Menurut data yang disertakan pada materi produk, efisiensi pembuangan panas meningkat hingga 32 persen. Angka ini penting karena suhu yang lebih terjaga dapat membantu mempertahankan performa dan mengurangi risiko throttling saat sesi gaming berlangsung lama.
Bagi gamer kompetitif, kestabilan performa sering lebih penting daripada skor benchmark sesaat. Tablet yang tetap dingin dan konsisten biasanya memberi pengalaman bermain yang lebih bisa diandalkan, terutama untuk game online dengan frame rate tinggi.
Android 16 dan Fitur AI untuk Gaming
Lenovo menyematkan Android 16 yang telah disesuaikan untuk kebutuhan gaming. Sistem ini tidak hanya menjadi platform utama untuk menjalankan game modern, tetapi juga mendukung optimalisasi fitur perangkat secara lebih luas.
Fitur AI Engine+ menjadi salah satu tambahan yang menonjol. Lenovo menyebut sistem ini bisa meningkatkan kualitas audio, meredam noise pada voice chat secara otomatis, dan menyesuaikan sensitivitas layar berdasarkan gaya bermain pengguna.
Pendekatan ini menunjukkan bahwa Lenovo tidak hanya menjual spesifikasi tinggi di atas kertas. Perusahaan juga mencoba membentuk pengalaman penggunaan yang lebih adaptif, terutama untuk gamer yang aktif bermain sambil berkomunikasi lewat fitur chat suara.
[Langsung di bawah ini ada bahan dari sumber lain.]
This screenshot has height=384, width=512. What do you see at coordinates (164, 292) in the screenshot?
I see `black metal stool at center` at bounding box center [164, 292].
Baterai Besar, Cas Cepat, dan Desain Ringkas
Untuk menunjang mobilitas, Legion Tab Gen 5 dibekali baterai 9.000 mAh. Lenovo juga menambahkan dukungan pengisian cepat 68 watt agar waktu tunggu pengisian tidak terlalu lama.
Bobot perangkat tercatat 360 gram dengan dimensi 206,5 x 128,5 x 7,6 mm. Ukuran ini tergolong ringkas untuk kelas tablet gaming, sehingga masih nyaman dipakai bermain dalam mode handheld tanpa terasa terlalu membebani tangan.
Kehadiran dua port USB Type-C juga memberi nilai tambah yang praktis. Pengguna bisa mengisi daya sambil tetap memakai aksesori tertentu, sebuah hal yang berguna untuk ekosistem gaming portabel yang makin mengandalkan perangkat tambahan.
Konektivitas dan Varian
Untuk konektivitas, Lenovo sudah membawa WiFi 7 dan Bluetooth 6.0. Standar ini penting bagi gamer yang mengandalkan koneksi cepat dan stabil untuk bermain online, streaming, atau memakai periferal nirkabel.
Lenovo menyediakan tiga warna, yaitu Eclipse Black, Glacier White, dan Fifa Edition. Varian ini memberi pilihan lebih luas bagi pengguna yang tidak hanya melihat perangkat dari sisi performa, tetapi juga tampilan.
Berikut ringkasan spesifikasi utamanya:
- Layar 8,8 inci LCD 3K, 165Hz
- Chipset Qualcomm Snapdragon 8 Elite
- RAM hingga 16 GB LPDDR5T
- Penyimpanan hingga 512 GB UFS 4.1 Pro
- Baterai 9.000 mAh, fast charging 68 watt
- Pendingin Legion Coldfront Vapor
- WiFi 7 dan Bluetooth 6.0
- Bobot 360 gram
Harga dan Peluang Masuk Indonesia
Di pasar Eropa, Lenovo Legion Tab Gen 5 dibanderol mulai 999 euro. Sementara di Tiongkok, perangkat ini dipasarkan dengan nama Legion Y700 (2026), yang memperlihatkan strategi penamaan berbeda untuk wilayah tertentu.
Hingga kini belum ada kepastian soal kehadirannya di Indonesia. Namun, melihat generasi sebelumnya sempat masuk ke pasar lokal, peluang tablet ini menyasar gamer Tanah Air tetap terbuka.
Secara posisi pasar, Legion Tab Gen 5 terlihat disiapkan untuk segmen premium yang mengutamakan performa tanpa kompromi. Saat banyak kompetitor masih berfokus pada tablet hiburan umum, Lenovo justru mendorong perangkat ini sebagai mesin gaming portabel dengan kombinasi Snapdragon 8 Elite, layar 165Hz, sistem pendingin khusus, dan fitur AI yang dibuat lebih relevan untuk kebutuhan bermain modern.